I am writing to protest the printing of yet another letter to the editor (“What if masks only protect us by 2 percent?” March 22) that is based on misinterpretation and mischaracterization of scientific studies. A misinterpretation that is exacerbated by the editor’s headline for the letter.

The referenced CDC report does not report the reduction in the number of COVID cases due to mask wearing or directly address the protection that is provided by wearing masks. The study examined the changes in “growth rates” of COVID cases and death rates in two cases: following the imposition of “mask mandates” and permission for on-site dining.

The study concludes that “Mask mandates were associated with statistically significant decreases in county-level daily COVID-19 case and death growth rates within 20 days of implementation.” It does not directly address in any measure the “chances of getting COVID-19” while wearing a mask — as was concluded in the letter to the editor and repeated in the headline. Given the effects of compounding in a rapidly transmitted disease, the decreases in “growth rates” following the mask mandates are significant.

The conclusion of the letter, that masks are “bad,” is unsupported by any information in the letter and is simply an unsupported opinion. That friendships and family relationships can be adversely affected over whether to wear a mask is unfortunately likely to be a fact.

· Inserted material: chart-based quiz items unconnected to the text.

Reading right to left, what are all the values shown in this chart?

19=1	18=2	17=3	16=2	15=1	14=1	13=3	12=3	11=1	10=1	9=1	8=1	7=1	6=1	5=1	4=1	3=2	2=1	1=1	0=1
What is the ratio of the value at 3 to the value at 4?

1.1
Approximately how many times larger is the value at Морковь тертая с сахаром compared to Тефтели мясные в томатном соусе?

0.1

I agree that “enough is enough.” For the next few months everyone should do the things in our control to slow the spread of the virus — wear masks where required, maintain social distancing and limit the size of gatherings. The philosopher Red Green hit the nail on the head in saying “I’m pulling for you. We’re all in this together.”

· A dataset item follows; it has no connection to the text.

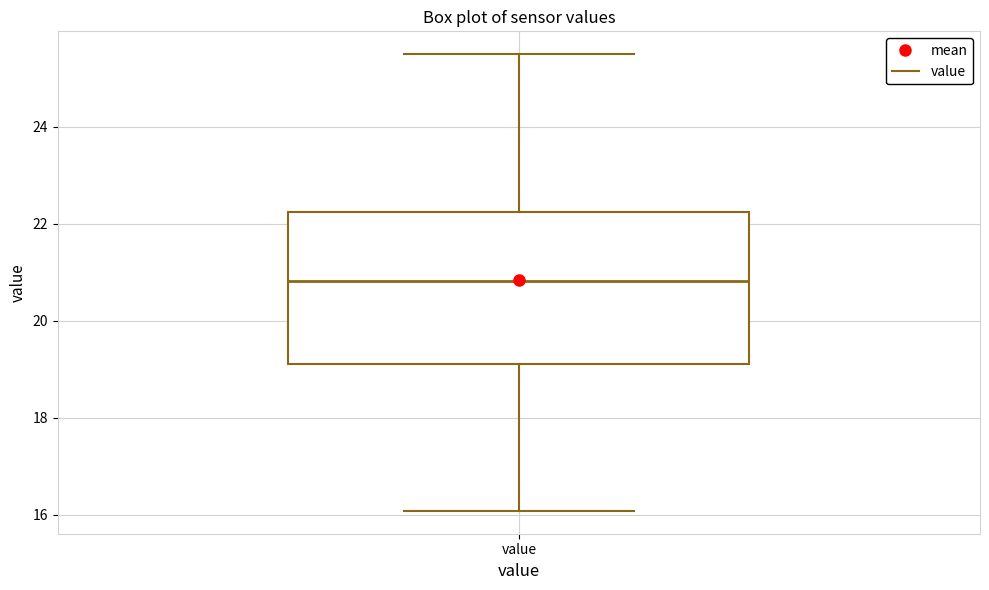

Transcribe this box plot: give where the median line is, the range the box spans, and where the two whiskers end, as read against the y-axis. The values are not printed on the chart, so give them approximately, as read against the axis.

median 20.8, box 19.2 to 22.2, whiskers 16.0 to 25.6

Many online providers have confronted the dilemmas in addressing misinterpretation, mischaracterizations and lies surrounding controversial issues that can lead directly to harm to our society. Apparently, this is not a topic that merits discussion among the members of The Sentinel editorial staff, because the newspaper continues to publish letters that are full of misinterpretations and misinformation. It is high time that The Sentinel editors established a higher standard for its letter writers, and perhaps engaged in some due diligence and fact checking prior to printing letters. A standard that seeks to advance our understanding of issues and potential actions by encouraging fact-based discussion of our differing viewpoints would be most welcome.